Ce mardi 21 juillet, l’Assemblée nationale se prépare à un nouveau vote concernant un projet de loi crucial pour la protection des enfants. Ce texte, qui vise à renforcer les mesures contre les crimes sexuels, a été partiellement rejeté le vendredi 7 juillet, mettant en lumière les divergences idéologiques entre la gauche et le gouvernement sur la question de la justice pour les victimes les plus vulnérables.

EN BREF

  • La gauche s’oppose à l’instauration de la perpétuité pour les violeurs d’enfants.
  • Aurore Bergé dénonce cette position et appelle à un débat constructif.
  • Le vote de ce mardi pourrait redéfinir la législation sur la protection des mineurs.

La controverse a été déclenchée par l’opposition des députés de gauche à la mise en place d’une peine de perpétuité pour les violeurs en série lorsque les victimes sont des mineurs de moins de 15 ans. Une position qui suscite l’incompréhension de la part d’Aurore Bergé, ministre déléguée chargée de l’égalité entre les hommes et les femmes. Sur RMC, elle a exprimé son indignation face à cette décision, déclarant : « Je ne comprends toujours pas comment il est possible de se dire que pour des criminels qui violent en série des enfants, ils ne pourraient pas, demain, être condamnés à perpétuité. »

La ministre a souligné que cette question ne concernait pas seulement la législation, mais également les attentes de la société face à la protection des enfants. « On parle de pédocriminels, on sait qu’en termes de pédocriminalité, il y a très souvent de la récidive », a-t-elle ajouté, mettant en lumière la gravité des crimes et la nécessité d’une réponse judiciaire proportionnée. Les victimes, souvent des enfants en qui l’adulte a abusé d’une confiance fondamentale, méritent une protection maximum, a-t-elle insisté.

Ce projet de loi, initialement centré sur la réforme de l’aide sociale à l’enfance, a été élargi pour inclure des mesures répondant aux récentes affaires de violences sexuelles sur mineurs. Il a été motivé par des scandales, dont celui sur le périscolaire parisien, qui ont choqué l’opinion publique et mis en lumière des failles dans la protection des enfants.

En dépit de ces enjeux, la gauche a justifié son vote contre la mesure sur la perpétuité. Eric Coquerel, député de La France insoumise, a déclaré sur BFMTV que « la surenchère pénale ne marche pas ». Il a ajouté que les criminels ne seraient pas dissuadés par une peine de perpétuité. Cette argumentation a été vivement contestée par Aurore Bergé, qui estime que la gravité des actes mérite une réponse législative forte.

Face à cette situation, Aurore Bergé a pris l’initiative de demander un nouveau vote ce mardi. « On a estimé avec le Premier ministre que c’était un cas exceptionnel qui méritait qu’on débatte de nouveau », a-t-elle précisé. Elle espère que le débat dans l’hémicycle sera riche et que tous les députés prendront conscience de l’importance de ce sujet. « J’espère que chacun va se ressaisir et votera cette loi aujourd’hui », a-t-elle plaidé avec conviction.

Ce nouveau vote représente une opportunité de redéfinir le cadre législatif en matière de protection des mineurs.
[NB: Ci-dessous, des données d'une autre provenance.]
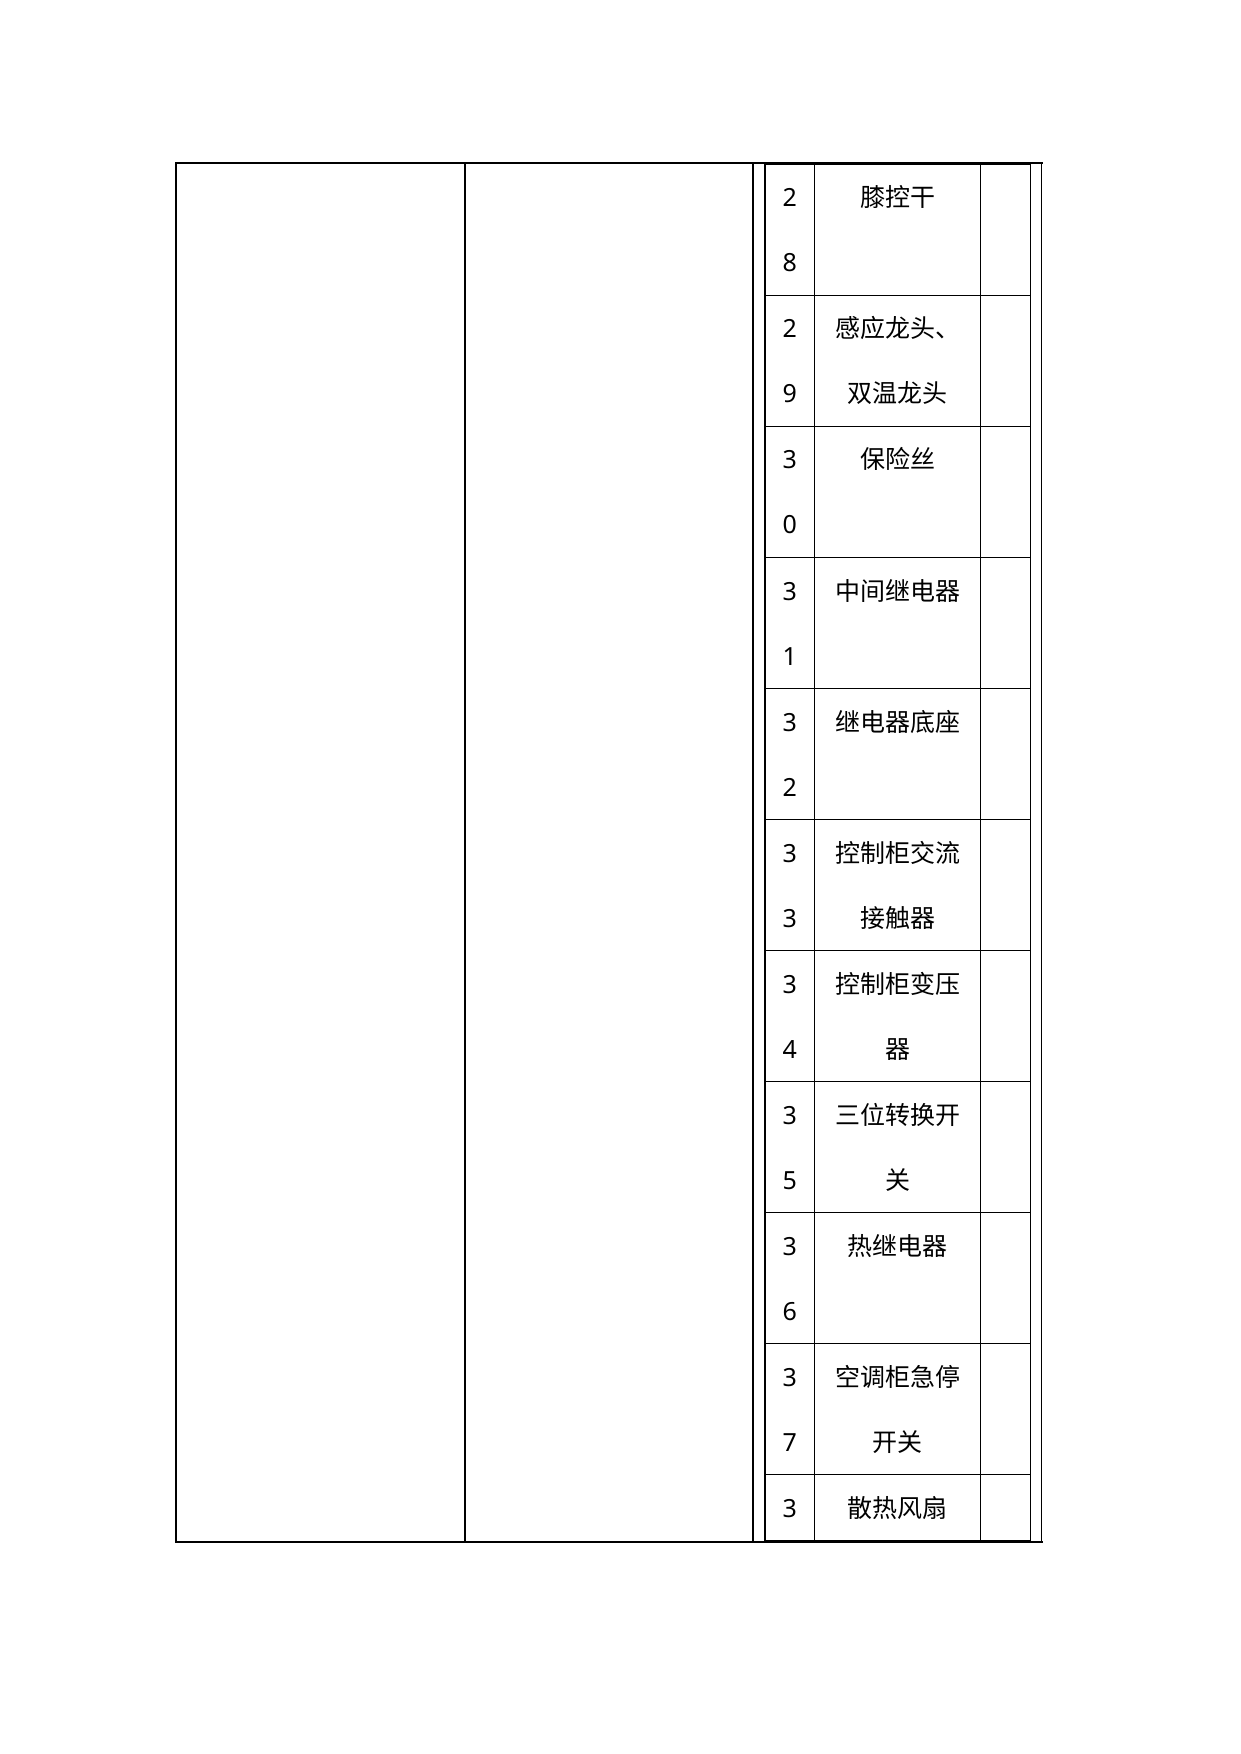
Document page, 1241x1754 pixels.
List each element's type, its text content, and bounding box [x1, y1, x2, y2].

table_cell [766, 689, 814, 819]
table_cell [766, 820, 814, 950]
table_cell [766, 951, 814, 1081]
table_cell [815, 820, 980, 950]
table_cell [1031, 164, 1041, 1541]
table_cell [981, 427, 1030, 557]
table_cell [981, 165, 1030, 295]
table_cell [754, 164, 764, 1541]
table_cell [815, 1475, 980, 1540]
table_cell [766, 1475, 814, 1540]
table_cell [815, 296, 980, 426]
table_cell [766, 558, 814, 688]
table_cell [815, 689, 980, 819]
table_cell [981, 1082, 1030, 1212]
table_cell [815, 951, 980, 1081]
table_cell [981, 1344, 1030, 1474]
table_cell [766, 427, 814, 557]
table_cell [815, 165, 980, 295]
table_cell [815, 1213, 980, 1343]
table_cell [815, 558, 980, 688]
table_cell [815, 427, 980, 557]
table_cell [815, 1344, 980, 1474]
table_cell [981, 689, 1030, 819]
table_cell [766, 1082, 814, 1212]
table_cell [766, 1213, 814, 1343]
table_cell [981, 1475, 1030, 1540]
table_cell 1 [177, 164, 464, 1541]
Les discussions qui s’annoncent pourraient avoir des implications profondes sur la façon dont la société française perçoit et traite les crimes sexuels contre les enfants. La pression est forte sur les députés pour qu’ils agissent dans l’intérêt des victimes et de leur sécurité.
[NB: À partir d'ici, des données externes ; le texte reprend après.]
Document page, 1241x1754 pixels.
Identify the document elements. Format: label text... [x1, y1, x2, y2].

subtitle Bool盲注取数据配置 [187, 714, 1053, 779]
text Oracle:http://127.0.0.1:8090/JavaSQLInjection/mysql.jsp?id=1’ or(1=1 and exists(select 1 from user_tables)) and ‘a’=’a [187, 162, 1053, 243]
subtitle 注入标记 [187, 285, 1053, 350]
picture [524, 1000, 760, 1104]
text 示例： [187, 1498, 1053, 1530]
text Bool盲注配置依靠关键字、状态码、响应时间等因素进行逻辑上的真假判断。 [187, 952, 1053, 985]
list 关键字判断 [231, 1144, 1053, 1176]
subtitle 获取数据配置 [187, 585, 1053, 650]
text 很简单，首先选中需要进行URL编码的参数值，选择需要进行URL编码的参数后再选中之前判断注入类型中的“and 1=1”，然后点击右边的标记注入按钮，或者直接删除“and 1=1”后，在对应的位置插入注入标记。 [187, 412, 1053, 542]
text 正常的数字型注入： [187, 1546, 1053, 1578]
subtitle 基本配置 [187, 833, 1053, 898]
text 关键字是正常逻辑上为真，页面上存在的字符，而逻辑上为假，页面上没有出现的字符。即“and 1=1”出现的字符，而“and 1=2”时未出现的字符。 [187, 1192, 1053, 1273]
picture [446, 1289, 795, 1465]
En somme, ce débat sur la perpétuité pour les violeurs en série de mineurs met en lumière des questions éthiques et sociales complexes, qui nécessitent un engagement collectif pour garantir la protection des plus vulnérables. La responsabilité des législateurs est cruciale dans ce contexte, et les résultats de ce vote pourraient marquer un tournant significatif dans la législation française sur la protection des enfants.